Asymptotically, i.e. for sufficiently informative data (here: quantified in terms of the sample size n per time point t), there is no difference between the paradigms. The Bayesian and the frequentist models perform equally well. For less informative data (here: for small n) there are significant differences, as described in more detail below. While the homogeneous model variants (FREQ–HOM and BAYES–HOM) cannot deal with non-homogeneity, the non-homogeneous models, except for the frequentist changepoint model (FREQ–CPS), do not overfit homogeneous data. Thus, it can be recommended applying non-homogeneous approaches, even if the data might be homogeneous. Moreover, if the data is informative enough, in both frameworks (Bayesian and frequentist) all three non-homogeneous models can approximate all kinds of non-homogeneity, unless there is a clear mismatch between the model and the underlying data. E.g. in Sects. 6 and 7 it was found that the changepoint models (FREQ–CPS and BAYES–CPS) perform badly for mixture data. The hidden Markov models (FREQ–HMM and BAYES–HMM) appear to be superior to the mixture models (FREQ–MIX and BAYES–MIX), since they are competitive on free-mixture data, and superior on hidden Markov and changepoint-segmented data.Footnote 15 In a pairwise comparison of the four Bayesian and the four frequentist models it was found for less informative data (here: small n) that the Bayesian changepoint model (BAYES–CPS) is superior to its frequentist counterpart (FREQ–CPS), while the opposite trend could be observed for the mixture model and the hidden Markov model. The superiority of the Bayesian changepoint model (BAYES–CPS) over the frequentist variant (FREQ–CPS) is due to the fact the the frequentist model variant is very susceptible to over-fitting (see Fig. 10a in Sect. 7). The inferiority of the Bayesian free mixture model (BAYES–MIX) and the Bayesian hidden Markov (BAYES–HMM) model to their frequentist counterparts is caused by the allocation vector priors. Both Bayesian models employ the Multinomial-Dirichlet prior, which is known to impose a very strong penalty on non-homogeneous allocations (see Fig. 9 in Sect. 7), rendering the Bayesian variants inappropriate for less informative data sets (here: for small samples sizes n) than the two frequentist variants FREQ–MIX and FREQ–HMM (see, e.g., Fig. 10b).
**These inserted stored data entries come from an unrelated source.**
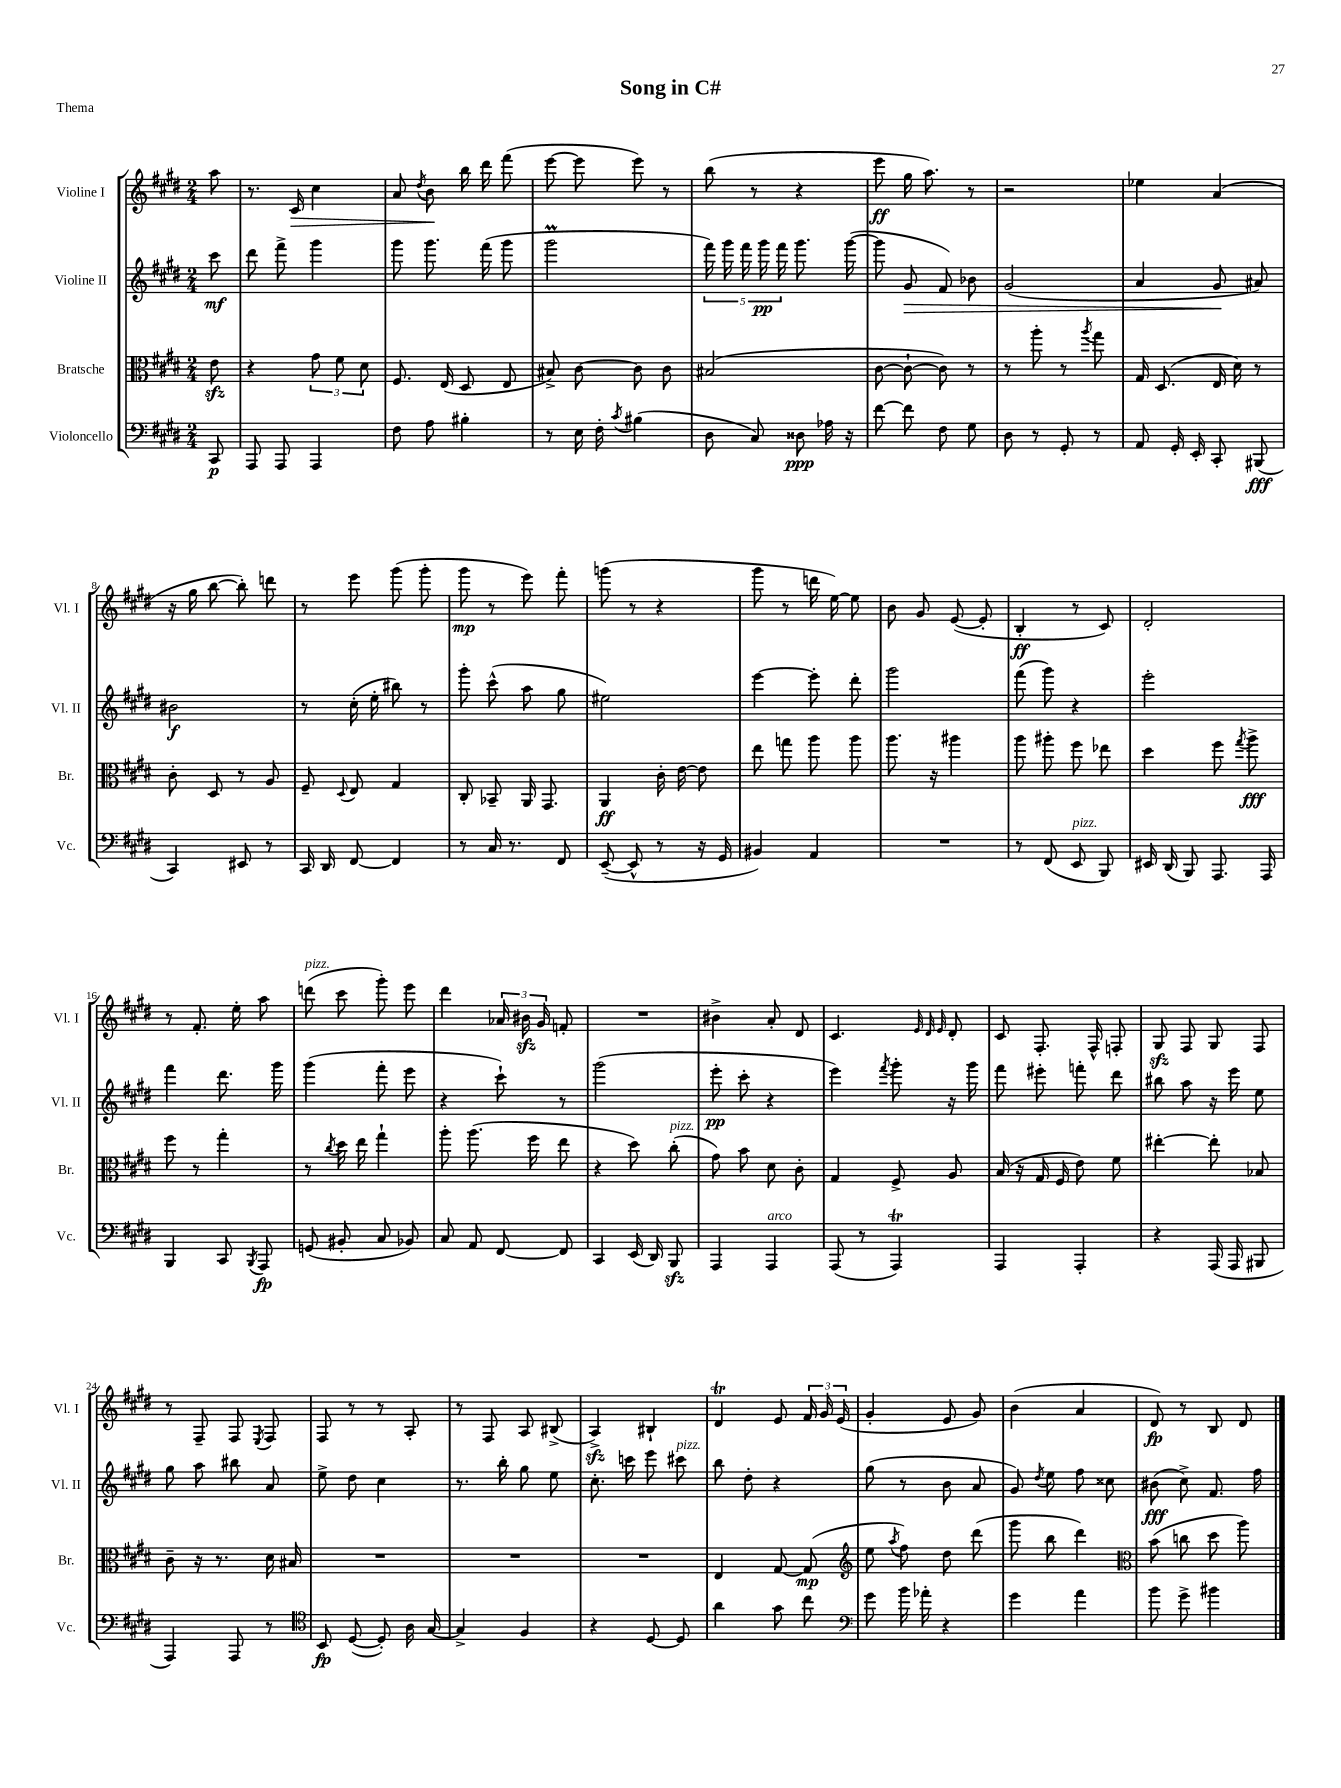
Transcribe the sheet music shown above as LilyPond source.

\header { title = "Song in C#" piece = "Thema" }
<<
\new StaffGroup <<
\new Staff = "s0" \with { instrumentName = "Violine I" shortInstrumentName = "Vl. I" } {
    \clef treble \key e \major \numericTimeSignature \time 2/4 \partial 8
    \autoBeamOff a''8 |
    r8. cis'16\> cis''4 |
    a'8 \acciaccatura { dis''8 } b'8\! b''16 dis'''16 fis'''8( |
    e'''8~ e'''8 e'''8) r8 |
    b''8( r8 r4 |
    e'''8\ff gis''16 a''8.) r8 |
    r2 |
    ees''4 a'4( |
    r16 gis''16 b''8~ b''8-.) d'''8 |
    r8 e'''8 gis'''8( gis'''8-. |
    gis'''8\mp r8 e'''8) fis'''8-. |
    g'''8( r8 r4 |
    gis'''8 r8 d'''16 e''16~) e''8 |
    b'8 gis'8 e'8~( e'8-. |
    b4-.\ff r8 cis'8) |
    dis'2-. |
    r8 fis'8.-. e''16-. a''8 |
    d'''8^\markup { \italic "pizz." }( cis'''8 gis'''8-.) e'''8 |
    dis'''4 \tuplet 3/2 { aes'16 bis'16\sfz gis'16 } f'8-. |
    R2 |
    bis'4-> a'8-. dis'8 |
    cis'4. \grace { e'32 dis'32 e'32 } dis'8-. |
    cis'8 fis8.-. fis16-^ f8-. |
    gis8\sfz fis8 gis8 fis8 |
    r8 fis8-- fis8 \acciaccatura { e8 } fis8 |
    fis8 r8 r8 a8-. |
    r8 fis8 a8 bis8->( |
    a4->\sfz) bis4-! |
    dis'4\trill e'8 \tuplet 3/2 { fis'16 gis'16 e'16( } |
    gis'4-. e'8 gis'8) |
    b'4( a'4 |
    dis'8\fp) r8 b8 dis'8 \bar "|." |
}
\new Staff = "s1" \with { instrumentName = "Violine II" shortInstrumentName = "Vl. II" } {
    \clef treble \key e \major \numericTimeSignature \time 2/4 \partial 8
    \autoBeamOff cis'''8\mf |
    dis'''8 fis'''8-> gis'''4 |
    gis'''8 gis'''8. fis'''16( gis'''8 |
    gis'''2\prall |
    \tuplet 5/4 { fis'''16) gis'''16 fis'''16 gis'''16\pp fis'''16 } gis'''8. gis'''16~( |
    gis'''8 gis'8\> fis'8) bes'8 |
    gis'2( |
    a'4 gis'8\! ais'8) |
    bis'2\f |
    r8 cis''16-.( e''16-. bis''8) r8 |
    gis'''8-. cis'''8-^( a''8 gis''8 |
    eis''2) |
    e'''4~ e'''8-. dis'''8-. |
    gis'''2 |
    fis'''8( gis'''8) r4 |
    e'''2-. |
    fis'''4 dis'''8. gis'''16 |
    gis'''4( fis'''8-. e'''8 |
    r4 cis'''8-!) r8 |
    gis'''2( |
    e'''8-.\pp cis'''8-. r4 |
    e'''4) \acciaccatura { fis'''8 } gis'''8-. r16 gis'''16 |
    fis'''8 eis'''8-. f'''8-. dis'''8 |
    bis''8 a''8 r16 e'''16 e''8 |
    gis''8 a''8 bis''8 a'8 |
    e''8-> dis''8 cis''4 |
    r8. b''16-. gis''8 e''8 |
    cis''8.-. c'''16 e'''8 cis'''8^\markup { \italic "pizz." } |
    b''8 dis''8-. r4 |
    gis''8( r8 b'8 a'8 |
    gis'8) \acciaccatura { dis''8 } e''8 fis''8 cisis''8 |
    bis'8\fff( cis''8->) fis'8. fis''16 \bar "|." |
}
\new Staff = "s2" \with { instrumentName = "Bratsche" shortInstrumentName = "Br." } {
    \clef alto \key e \major \numericTimeSignature \time 2/4 \partial 8
    \autoBeamOff e'8\sfz |
    r4 \tuplet 3/2 { gis'8 fis'8 dis'8 } |
    fis8. e16( dis8 e8 |
    bis8->) cis'8~ cis'8 cis'8 |
    bis2( |
    cis'8~ cis'8~-! cis'8) r8 |
    r8 a''8-. r8 \acciaccatura { a''8 } gis''8 |
    gis16 dis8.( e16 dis'16) r8 |
    cis'8-. dis8 r8 a8 |
    fis8-- \appoggiatura { dis8 } e8 gis4 |
    cis8-. bes,8-- a,16 gis,8. |
    a,4\ff cis'16-. e'16~ e'8 |
    e''8 g''8 a''8 a''8 |
    a''8. r16 ais''4 |
    a''8 ais''8-. fis''8 ees''8 |
    dis''4 fis''8 \acciaccatura { gis''8 } a''8->\fff |
    fis''8 r8 gis''4-. |
    r8 \acciaccatura { cis''8 } dis''16 e''16 gis''4-! |
    a''8-. a''8.( fis''16 e''8 |
    r4 dis''8) cis''8-.^\markup { \italic "pizz." }( |
    gis'8) b'8 dis'8 cis'8-. |
    gis4 fis8-> a8 |
    b16( r16 gis16 fis16 e'8) fis'8 |
    eis''4~-. eis''8-. bes8 |
    cis'8-- r16 r8. dis'16 bis16 |
    R2 |
    R2 |
    R2 |
    e4 gis8~ gis8\mp( |
    \clef treble e''8 \acciaccatura { a''8 } fis''8) dis''8 dis'''8( |
    gis'''8 b''8 dis'''4) |
    \clef alto b'8( c''8 dis''8 a''8) \bar "|." |
}
\new Staff = "s3" \with { instrumentName = "Violoncello" shortInstrumentName = "Vc." } {
    \clef bass \key e \major \numericTimeSignature \time 2/4 \partial 8
    \autoBeamOff cis,8\p |
    a,,8 a,,8 a,,4 |
    fis8 a8 bis4-. |
    r8 e16 fis16-. \acciaccatura { cis'8 } bis4( |
    dis8 cis8) disis8\ppp aes16 r16 |
    fis'8~ fis'8 fis8 gis8 |
    dis8 r8 gis,8-. r8 |
    a,8 gis,16-. e,16-. cis,8-. bis,,8\fff( |
    cis,4) eis,8 r8 |
    cis,16 dis,16 fis,8~ fis,4 |
    r8 cis16 r8. fis,8 |
    e,8~--( e,8-^ r8 r16 gis,16 |
    bis,4) a,4 |
    R2 |
    r8 fis,8( e,8^\markup { \italic "pizz." } b,,8) |
    eis,16 dis,16( b,,8) a,,8. a,,16 |
    b,,4 cis,8 \acciaccatura { b,,8 } a,,8\fp |
    g,8( bis,8-. cis8 bes,8) |
    cis8 a,8 fis,8~ fis,8 |
    cis,4 e,16( dis,16) b,,8\sfz |
    a,,4 a,,4^\markup { \italic "arco" } |
    a,,8( r8 a,,4\trill) |
    a,,4 a,,4-. |
    r4 a,,16( a,,16 bis,,8 |
    a,,4) a,,8 r8 |
    \clef tenor b,8\fp dis8~( dis8-.) a16 gis16~ |
    gis4-> fis4 |
    r4 dis8~ dis8 |
    a'4 gis'8 cis''8 |
    \clef bass gis'8 b'16 aes'16-. r4 |
    gis'4 a'4 |
    b'8 gis'8-> bis'4 \bar "|." |
}
>>
>>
For the real-world New York City Taxi (NYCT) data very similar trends could be observed. For sufficiently informative data (here: for large n) all non-homogeneous models led to approximately identical results, and for uninformative data (here: for small n) it was found that the Bayesian changepoint model (BAYES–CPS) performs better than its frequentist counterpart, while the frequentist mixture model (FREQ–MIX) performs better than its Bayesian counterpart (see Fig. 7). It was also found that the performances of the best Bayesian model (BAYES–CPS) and the best frequentist model (FREQ–MIX) do not differ significantly for any n. Finally, it should be noted that potential ‘overdispersion’ problems (i.e. potential violations of the Poisson model assumption) were not taken into account within the presented study. Unlike for the synthetic data, where all data points were actually sampled from Poisson distributions so that over-dispersion problems could not arise, overdispersion could have been present for the real-world NYCT data application. Therefore, the (undispersed) models, considered here, might have been suboptimal for the NYCT data and better results could perhaps have been obtained by taking the potential over-dispersion properly into account; e.g. by replacing the Poisson distribution by the more flexible negative binomial distribution or by applying more advanced Poisson model approaches.